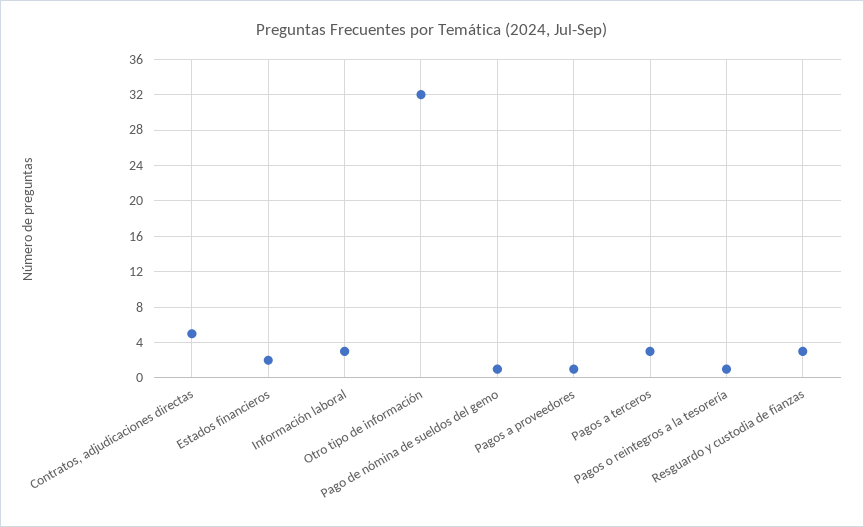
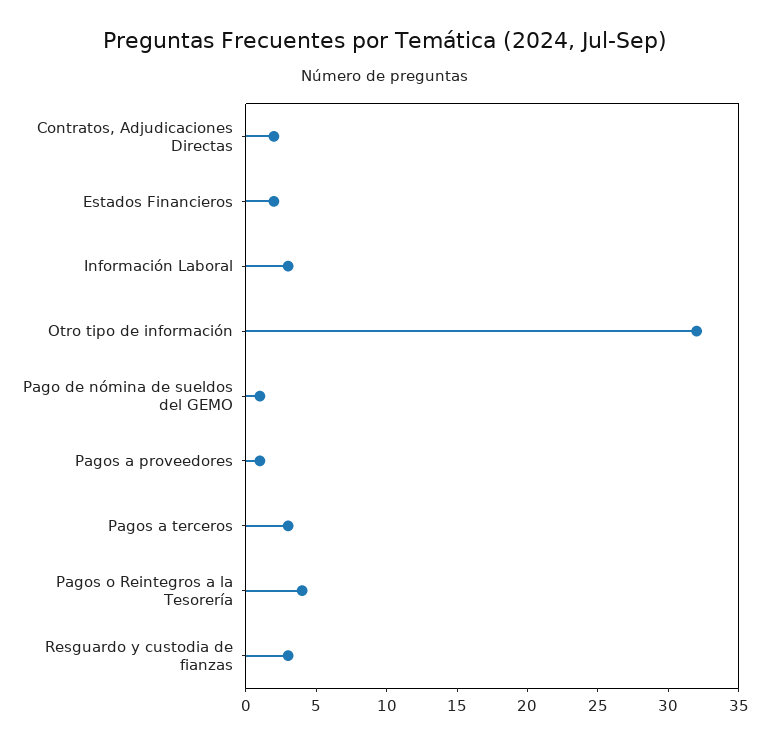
  {
-   "Contratos, adjudicaciones directas": 5,
+   "Contratos, adjudicaciones directas": 2,
    "Estados financieros": 2,
    "Información laboral": 3,
    "Otro tipo de información": 32,
    "Pago de nómina de sueldos del gemo": 1,
    "Pagos a proveedores": 1,
    "Pagos a terceros": 3,
-   "Pagos o reintegros a la tesorería": 1,
+   "Pagos o reintegros a la tesorería": 4,
    "Resguardo y custodia de fianzas": 3
  }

• [WHAT YOU WILL DO]:
Provide every line from the material that contains the word "adjudicaciones".

• [WRITTEN ANSWER]:
-   "Contratos, adjudicaciones directas": 5,
+   "Contratos, adjudicaciones directas": 2,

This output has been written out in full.